It's abou Example 10.1.14 from Casella (2nd ed) For a random sample $X_1, \dots, X_n$, each having Bernoulli distribution ($P(X_i=1)=p$), we know $\mathrm{Var}_X=p(1-p)$.
It's said $\mathrm{Var}_p\hat{p}=\frac{p(1-p)}n$, my questions are
- What's the meaning of the subscript $p$?
- Why the variance is $\frac{p(1-p)}n$ instead of $p(1-p)$?

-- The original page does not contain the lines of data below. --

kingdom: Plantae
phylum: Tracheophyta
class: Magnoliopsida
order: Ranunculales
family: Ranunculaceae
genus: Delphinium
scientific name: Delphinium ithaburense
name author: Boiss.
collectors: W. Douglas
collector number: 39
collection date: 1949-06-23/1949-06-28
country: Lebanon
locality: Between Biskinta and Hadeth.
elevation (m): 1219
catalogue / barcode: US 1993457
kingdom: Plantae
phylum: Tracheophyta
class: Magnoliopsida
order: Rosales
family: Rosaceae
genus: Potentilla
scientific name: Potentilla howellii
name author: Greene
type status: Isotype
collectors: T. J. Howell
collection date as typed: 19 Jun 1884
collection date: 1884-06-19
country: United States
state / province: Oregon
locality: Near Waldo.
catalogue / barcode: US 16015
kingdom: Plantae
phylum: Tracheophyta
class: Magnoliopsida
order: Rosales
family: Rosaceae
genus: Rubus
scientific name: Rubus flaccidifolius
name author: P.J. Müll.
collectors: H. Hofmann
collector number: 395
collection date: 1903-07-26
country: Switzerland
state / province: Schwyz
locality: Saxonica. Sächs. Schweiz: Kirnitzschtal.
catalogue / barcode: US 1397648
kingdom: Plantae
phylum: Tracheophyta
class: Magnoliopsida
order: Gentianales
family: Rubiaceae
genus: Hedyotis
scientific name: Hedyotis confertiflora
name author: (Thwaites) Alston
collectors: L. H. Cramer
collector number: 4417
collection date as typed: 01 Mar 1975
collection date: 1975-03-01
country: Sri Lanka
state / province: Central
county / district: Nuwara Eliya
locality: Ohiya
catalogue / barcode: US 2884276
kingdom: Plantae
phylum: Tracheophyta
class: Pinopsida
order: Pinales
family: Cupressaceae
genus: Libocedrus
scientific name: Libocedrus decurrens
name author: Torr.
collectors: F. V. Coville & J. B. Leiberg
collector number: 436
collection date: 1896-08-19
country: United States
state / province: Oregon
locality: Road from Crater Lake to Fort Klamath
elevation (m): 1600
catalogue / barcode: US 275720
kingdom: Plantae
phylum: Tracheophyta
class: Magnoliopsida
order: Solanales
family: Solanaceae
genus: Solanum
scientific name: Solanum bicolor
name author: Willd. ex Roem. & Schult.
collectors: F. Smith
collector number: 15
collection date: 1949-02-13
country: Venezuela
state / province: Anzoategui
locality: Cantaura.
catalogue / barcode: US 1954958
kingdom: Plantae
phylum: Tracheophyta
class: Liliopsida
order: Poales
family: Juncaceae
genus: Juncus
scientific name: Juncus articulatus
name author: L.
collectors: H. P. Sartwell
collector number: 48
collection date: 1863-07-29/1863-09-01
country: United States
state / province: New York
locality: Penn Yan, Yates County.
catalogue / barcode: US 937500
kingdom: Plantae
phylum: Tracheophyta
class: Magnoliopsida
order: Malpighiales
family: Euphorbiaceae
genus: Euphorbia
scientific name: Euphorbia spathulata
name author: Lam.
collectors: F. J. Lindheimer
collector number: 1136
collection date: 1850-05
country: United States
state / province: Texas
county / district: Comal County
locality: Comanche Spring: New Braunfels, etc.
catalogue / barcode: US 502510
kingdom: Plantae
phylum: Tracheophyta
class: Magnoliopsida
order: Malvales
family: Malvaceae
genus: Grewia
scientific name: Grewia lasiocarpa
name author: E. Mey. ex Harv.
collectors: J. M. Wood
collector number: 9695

My thought: since $\hat{p}=\frac{\sum{X_i}}n$, and all $X_i$'s have the same variance, and n is a constant, and so the variance of $\hat{p}$ simply divided by n.
But even though all $X_i$'s are iid, they are still different random variables, so can we really calculate the variance of $\frac{\sum{X_i}}n$ this way? Not to say that we have added up n $X_i$, so it seems the variance should be $\frac{np(1-p)}n$, where n cancels out.
Edit:
- The subscript $p$ seems to be 'given condition the parameter has the value p'.
- It seems that $\mathrm{Var}_p\hat{p}=\mathrm{Var}_p\frac{\sum{X_i}}n =E((\frac{\sum{X_i}}n)^2)-(E(\frac{\sum{X_i}}n)))^2\\ =\sum_{k=0}^n[(\frac k n)^2{n\choose k}p^k(1-p)^{n-k}]-p^2.$
How to proceed from that? (This is already answered by @stochasticmrfox.)
Edit:
A related question (Example 10.1.17) is that suppose $X_i$'s are iid Poisson ($P(X_i=k)=\frac{\lambda^k}{k!}e^{-\lambda}$), and we try to estimate $P(X_i=0)=e^{-\lambda}$ using the function $\hat{\tau}=\frac{\sum I(X_i=0)}n$'s where $I$ indicate the event $X_i=0$ happening or not and has Bernoulli distribution w the parameter $e^{-\lambda}$.
And so $E(\tau)=e^{-\lambda}$, $\mathrm{Var}\ \tau=\frac{e^{-\lambda}(1-e^{-\lambda})}n.$ (From this we see with n increasing, the variance decreases, the estimation gets more precise.)
It is said MLE of $e^{-\lambda}$ is $e^{-\frac{\sum_i X_i}n}$, how do we get this?
My thought: this can be derived from the usual way of calculating MLE, (see https://statlect.com/fundamentals-of-statistics/Poisson-distribution-maximum-likelihood) treating $X_i$ as fixed to be $x_i$, and we find a $\lambda$ that gives max of log likelihood that $X_i=x_i$, i.e. we find the zero of $0=\log \lambda \sum x_i-\log \prod(x_i!)-n\lambda$, which is $\frac{\sum x_i}n$.
The new question is: From this we get MLE of $\lambda$, but I'm wondering why MLE of $e^{-\lambda}$ is $e^{- (\text{MLE of }\lambda)}$?